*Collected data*

==========

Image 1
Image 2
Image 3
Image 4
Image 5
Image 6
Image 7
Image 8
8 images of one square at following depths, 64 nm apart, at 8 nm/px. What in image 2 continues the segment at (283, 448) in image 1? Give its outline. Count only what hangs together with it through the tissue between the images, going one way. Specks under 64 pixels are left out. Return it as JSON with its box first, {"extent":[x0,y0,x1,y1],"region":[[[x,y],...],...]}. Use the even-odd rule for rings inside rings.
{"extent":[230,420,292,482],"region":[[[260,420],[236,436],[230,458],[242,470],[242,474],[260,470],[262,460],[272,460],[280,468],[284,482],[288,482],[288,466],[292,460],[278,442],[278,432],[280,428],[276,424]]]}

==========

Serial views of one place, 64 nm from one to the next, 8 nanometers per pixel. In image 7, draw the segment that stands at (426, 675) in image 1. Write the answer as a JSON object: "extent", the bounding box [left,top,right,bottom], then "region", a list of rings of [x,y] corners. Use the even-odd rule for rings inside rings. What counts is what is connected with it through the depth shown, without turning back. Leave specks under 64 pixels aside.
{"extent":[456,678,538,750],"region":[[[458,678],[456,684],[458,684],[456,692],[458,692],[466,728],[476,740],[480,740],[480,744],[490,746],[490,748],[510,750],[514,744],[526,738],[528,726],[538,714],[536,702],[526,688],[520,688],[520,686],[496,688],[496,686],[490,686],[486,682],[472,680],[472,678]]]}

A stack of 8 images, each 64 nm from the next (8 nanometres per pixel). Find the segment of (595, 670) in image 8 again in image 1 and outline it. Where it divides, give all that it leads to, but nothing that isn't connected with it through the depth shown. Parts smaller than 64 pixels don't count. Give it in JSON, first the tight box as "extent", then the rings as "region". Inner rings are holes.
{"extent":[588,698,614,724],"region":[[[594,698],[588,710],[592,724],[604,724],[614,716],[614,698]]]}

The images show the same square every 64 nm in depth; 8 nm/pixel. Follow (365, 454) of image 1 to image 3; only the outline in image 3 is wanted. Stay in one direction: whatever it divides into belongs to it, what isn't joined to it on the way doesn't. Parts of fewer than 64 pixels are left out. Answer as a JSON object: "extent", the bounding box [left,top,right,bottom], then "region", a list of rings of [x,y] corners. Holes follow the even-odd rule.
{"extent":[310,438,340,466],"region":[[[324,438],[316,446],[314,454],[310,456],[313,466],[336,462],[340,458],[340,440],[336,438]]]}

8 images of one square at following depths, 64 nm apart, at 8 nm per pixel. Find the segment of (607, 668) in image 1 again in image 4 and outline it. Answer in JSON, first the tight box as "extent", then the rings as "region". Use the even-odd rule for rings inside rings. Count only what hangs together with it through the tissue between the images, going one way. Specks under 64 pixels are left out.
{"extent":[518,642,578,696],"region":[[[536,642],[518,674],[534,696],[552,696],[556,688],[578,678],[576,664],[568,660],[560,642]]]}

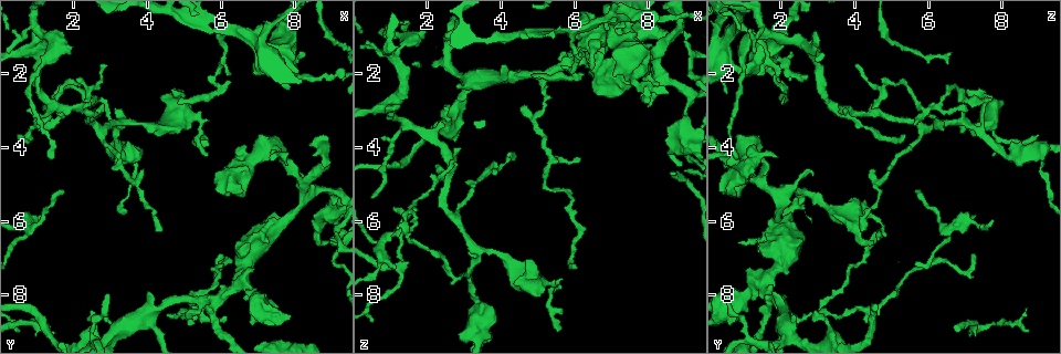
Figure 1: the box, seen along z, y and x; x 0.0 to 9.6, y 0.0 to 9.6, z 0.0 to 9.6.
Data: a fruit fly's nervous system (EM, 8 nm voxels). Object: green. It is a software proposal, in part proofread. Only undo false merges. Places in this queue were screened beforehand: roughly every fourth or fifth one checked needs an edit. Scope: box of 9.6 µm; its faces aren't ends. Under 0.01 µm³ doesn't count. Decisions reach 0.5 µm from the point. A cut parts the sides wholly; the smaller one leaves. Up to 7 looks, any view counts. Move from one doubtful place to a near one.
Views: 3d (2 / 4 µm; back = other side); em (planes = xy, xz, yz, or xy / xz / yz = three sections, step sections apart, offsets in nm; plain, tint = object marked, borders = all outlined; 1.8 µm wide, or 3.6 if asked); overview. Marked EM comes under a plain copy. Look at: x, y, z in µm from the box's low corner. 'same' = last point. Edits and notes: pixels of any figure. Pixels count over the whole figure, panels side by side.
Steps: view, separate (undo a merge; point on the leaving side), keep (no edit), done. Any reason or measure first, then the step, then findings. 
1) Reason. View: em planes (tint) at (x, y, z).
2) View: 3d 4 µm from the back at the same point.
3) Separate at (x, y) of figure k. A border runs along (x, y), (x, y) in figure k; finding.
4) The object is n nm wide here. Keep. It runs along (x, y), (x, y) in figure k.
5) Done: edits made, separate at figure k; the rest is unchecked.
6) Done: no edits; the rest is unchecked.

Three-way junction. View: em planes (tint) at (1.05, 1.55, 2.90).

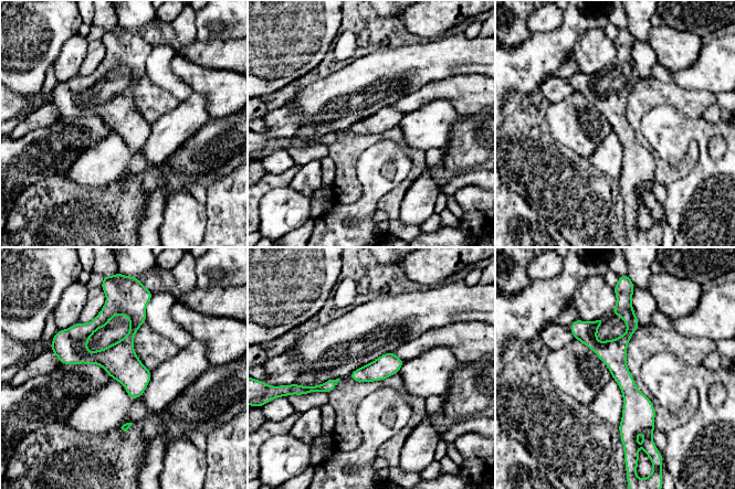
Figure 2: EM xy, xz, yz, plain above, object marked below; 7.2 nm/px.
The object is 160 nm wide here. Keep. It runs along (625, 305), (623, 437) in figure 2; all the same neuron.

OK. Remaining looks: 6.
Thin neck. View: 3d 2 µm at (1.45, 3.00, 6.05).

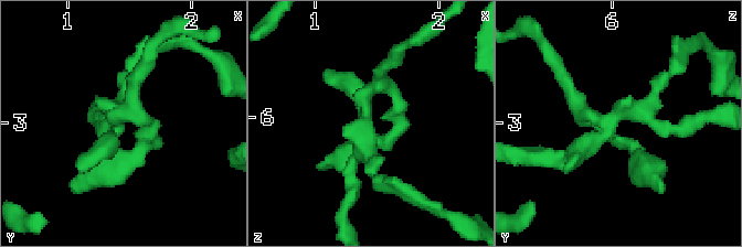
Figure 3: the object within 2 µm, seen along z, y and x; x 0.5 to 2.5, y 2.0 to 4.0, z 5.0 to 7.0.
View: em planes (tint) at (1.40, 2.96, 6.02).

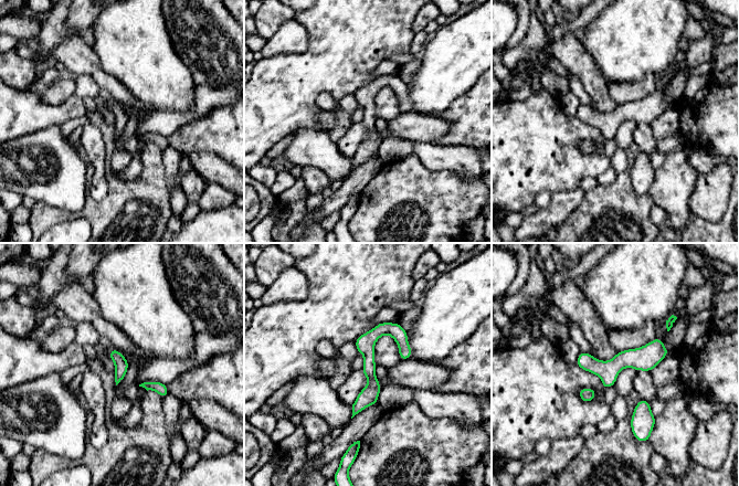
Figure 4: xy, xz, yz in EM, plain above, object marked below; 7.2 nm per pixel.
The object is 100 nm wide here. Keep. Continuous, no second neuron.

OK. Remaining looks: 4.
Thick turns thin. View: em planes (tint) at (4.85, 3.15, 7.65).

==========

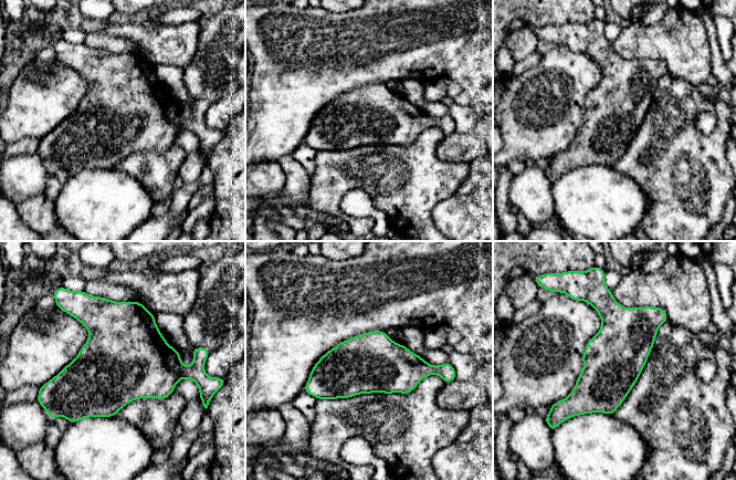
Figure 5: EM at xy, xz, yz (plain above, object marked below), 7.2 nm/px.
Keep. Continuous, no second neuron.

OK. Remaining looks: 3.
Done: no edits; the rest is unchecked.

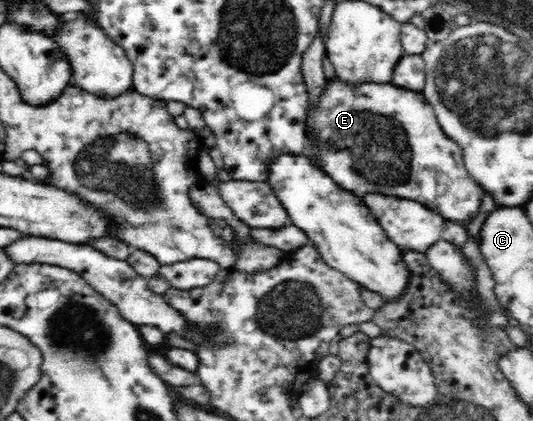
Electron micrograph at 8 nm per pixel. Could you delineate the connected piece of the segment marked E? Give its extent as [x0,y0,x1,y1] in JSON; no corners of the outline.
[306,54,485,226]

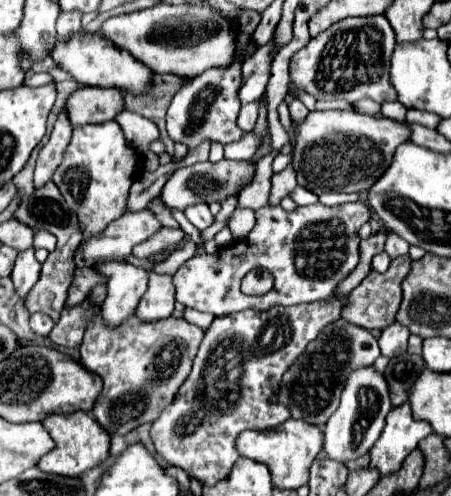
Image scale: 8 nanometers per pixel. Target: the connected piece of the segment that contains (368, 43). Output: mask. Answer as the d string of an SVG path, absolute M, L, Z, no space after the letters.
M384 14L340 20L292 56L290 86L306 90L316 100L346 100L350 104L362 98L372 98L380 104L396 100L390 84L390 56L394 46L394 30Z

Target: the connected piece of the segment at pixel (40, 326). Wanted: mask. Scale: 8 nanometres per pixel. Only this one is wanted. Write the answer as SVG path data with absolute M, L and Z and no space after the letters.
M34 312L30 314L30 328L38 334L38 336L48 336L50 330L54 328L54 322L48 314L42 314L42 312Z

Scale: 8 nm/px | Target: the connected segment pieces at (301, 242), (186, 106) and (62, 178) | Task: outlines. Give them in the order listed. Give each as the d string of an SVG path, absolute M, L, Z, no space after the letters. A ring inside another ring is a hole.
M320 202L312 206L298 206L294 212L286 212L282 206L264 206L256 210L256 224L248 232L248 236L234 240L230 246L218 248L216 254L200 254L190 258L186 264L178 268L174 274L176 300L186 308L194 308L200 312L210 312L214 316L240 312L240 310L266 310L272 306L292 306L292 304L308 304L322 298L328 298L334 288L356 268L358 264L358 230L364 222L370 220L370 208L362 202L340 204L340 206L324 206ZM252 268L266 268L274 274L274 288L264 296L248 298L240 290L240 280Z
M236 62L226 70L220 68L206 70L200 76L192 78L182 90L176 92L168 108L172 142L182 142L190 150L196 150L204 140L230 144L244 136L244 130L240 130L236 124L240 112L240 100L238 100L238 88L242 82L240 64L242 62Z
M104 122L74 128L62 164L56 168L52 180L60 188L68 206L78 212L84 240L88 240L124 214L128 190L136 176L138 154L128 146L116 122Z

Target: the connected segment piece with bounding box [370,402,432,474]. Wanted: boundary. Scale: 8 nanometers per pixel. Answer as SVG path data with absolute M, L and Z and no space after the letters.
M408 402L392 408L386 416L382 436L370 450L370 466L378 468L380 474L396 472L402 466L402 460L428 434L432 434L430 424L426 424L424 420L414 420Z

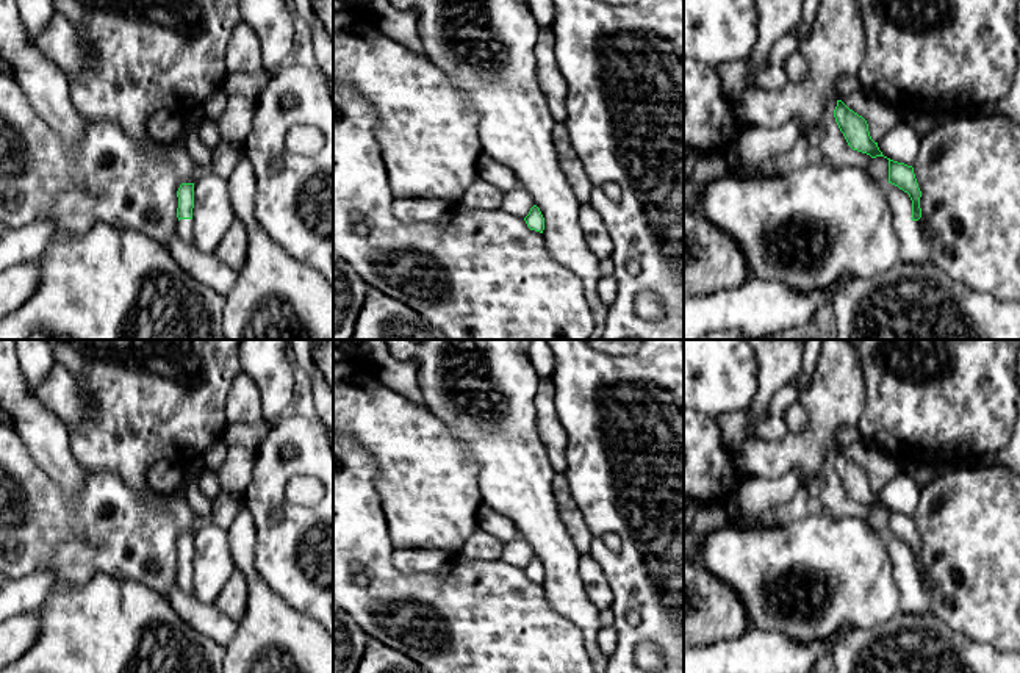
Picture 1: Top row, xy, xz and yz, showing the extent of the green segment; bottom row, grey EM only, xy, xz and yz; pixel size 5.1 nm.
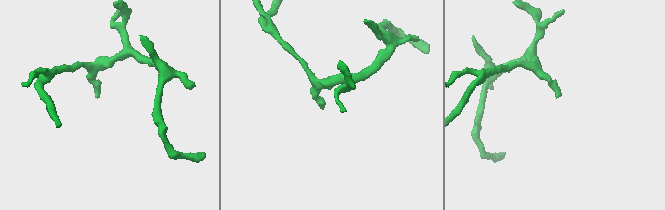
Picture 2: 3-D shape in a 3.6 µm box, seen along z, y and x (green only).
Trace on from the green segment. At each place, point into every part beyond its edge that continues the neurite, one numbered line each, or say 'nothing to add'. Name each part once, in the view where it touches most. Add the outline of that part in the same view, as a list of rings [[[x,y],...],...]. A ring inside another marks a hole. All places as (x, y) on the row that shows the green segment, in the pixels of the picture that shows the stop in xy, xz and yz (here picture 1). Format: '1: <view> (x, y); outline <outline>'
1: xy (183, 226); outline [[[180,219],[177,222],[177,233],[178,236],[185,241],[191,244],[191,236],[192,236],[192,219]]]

==========

*How to complete this task*
Each line of the records with the word "undo" in it is to be copied.

*Problem solution*
Data: a fruit fly's nervous system (EM, 8 nm voxels). Object: green. It is a software proposal, in part proofread. Only undo false merges. Places in this queue were screened beforehand: roughly every fourth or fifth one checked needs an edit. Scope: box of 9.6 µm; its faces aren't ends. Under 0.01 µm³ doesn't count. Decisions reach 0.5 µm from the point. A cut parts the sides wholly; the smaller one leaves. Up to 7 looks, any view counts. Move from one doubtful place to a near one.
Steps: view, separate (undo a merge; point on the leaving side), keep (no edit), done. Any reason or measure first, then the step, then findings. 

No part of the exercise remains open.